**Instructions for the task:**
Copy out everything in the Financial Ombudsman Service text from "Most of the" down to "products, says Wadham.".

This is part of the organisation’s move to the cloud, which is well under way. “We will be out of our datacentres by November next year,” says Wadham. “We have about half a dozen projects ongoing that are migrating some of our on-premise stuff to the cloud, including our enterprise data warehouse and our document management system.”
Most of the organisation’s 4,000 staff work in dispute resolution, settling issues between financial services firms and their customers.
“They handle large numbers of contacts coming in from customers of financial services firms, mainly by telephone and post,” says Wadham. “They use the CRM [customer relationship management] system to log information about the complaint and gather information from the respondent financial services business, who are also our customers.”
Changing responsibilities
Despite its PPI dispute resolution work coming to an end, the Financial Ombudsman Service’s general casework is increasing, partly as a result of fintech and new products, says Wadham.
“The real impact of fintech is that the products are more complicated and can be launched quickly, so we have to understand them,” she says.
One of the FOS’s roles is deciding who is responsible for losses resulting from authorised push payment (APP) scams. Through a voluntary reimbursement code, banks are instructed to reimburse victims of APP fraud, which occurs when criminals use fake websites and emails to trick consumers into authorising payments to them.
Figures from consumer rights organisation Which? show that the FOS is receiving a growing number of complaints from consumers who are not being reimbursed. Between 2020 and 2021, complaints increased from 3,600 to 7,770. The FOS has overturned more than 75% of decisions referred to it by consumers after banks refused to pay them back for losses to APP scams.
“This shows the influence of an organisation like ours, when it takes a view on how it will treat a particular topic and businesses in the industry take notice,” says Wadham.
Digital directions
With disputes on the rise, it is important that consumers can easily access the organisation’s services. To this end, Wadham has instigated the development of a digital channel.
“We are in the process of procuring a partner to deliver a digital channel next year,” she says. “We currently have one million contacts a year and we want to drive accessibility and make ourselves available to everyone.”
Beyond managing the huge caseload, the FOS has to manage its people, who are in effect its product, as dispute resolvers. “We are a people-intensive business with staff who apply their thoughts to problems, so it is important that we recruit the right people and manage them. Workday allows us to do far more sophisticated workforce planning.”

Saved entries
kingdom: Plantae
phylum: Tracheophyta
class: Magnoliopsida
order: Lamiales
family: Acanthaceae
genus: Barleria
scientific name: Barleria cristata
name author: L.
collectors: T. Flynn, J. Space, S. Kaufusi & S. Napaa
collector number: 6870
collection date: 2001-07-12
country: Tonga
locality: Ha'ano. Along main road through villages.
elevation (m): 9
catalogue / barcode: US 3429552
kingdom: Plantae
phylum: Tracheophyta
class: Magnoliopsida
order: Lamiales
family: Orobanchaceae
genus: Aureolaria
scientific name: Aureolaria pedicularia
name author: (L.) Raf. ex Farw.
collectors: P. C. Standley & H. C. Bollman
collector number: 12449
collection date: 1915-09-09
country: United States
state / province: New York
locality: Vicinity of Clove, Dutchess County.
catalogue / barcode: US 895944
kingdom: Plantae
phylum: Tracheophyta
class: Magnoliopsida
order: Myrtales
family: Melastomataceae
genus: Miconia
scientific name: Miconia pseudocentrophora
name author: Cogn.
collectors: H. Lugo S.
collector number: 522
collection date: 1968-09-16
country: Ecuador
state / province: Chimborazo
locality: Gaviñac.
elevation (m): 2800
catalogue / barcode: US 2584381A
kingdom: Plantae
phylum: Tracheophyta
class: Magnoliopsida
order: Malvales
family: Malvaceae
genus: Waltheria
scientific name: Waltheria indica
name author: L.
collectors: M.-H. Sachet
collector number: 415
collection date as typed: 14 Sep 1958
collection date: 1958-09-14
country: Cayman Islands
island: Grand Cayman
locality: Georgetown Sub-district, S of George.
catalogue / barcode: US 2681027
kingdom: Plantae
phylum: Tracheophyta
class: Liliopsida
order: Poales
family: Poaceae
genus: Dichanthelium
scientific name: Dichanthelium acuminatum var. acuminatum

**Response area:**
Most of the organisation’s 4,000 staff work in dispute resolution, settling issues between financial services firms and their customers.
“They handle large numbers of contacts coming in from customers of financial services firms, mainly by telephone and post,” says Wadham. “They use the CRM [customer relationship management] system to log information about the complaint and gather information from the respondent financial services business, who are also our customers.”
Changing responsibilities
Despite its PPI dispute resolution work coming to an end, the Financial Ombudsman Service’s general casework is increasing, partly as a result of fintech and new products, says Wadham.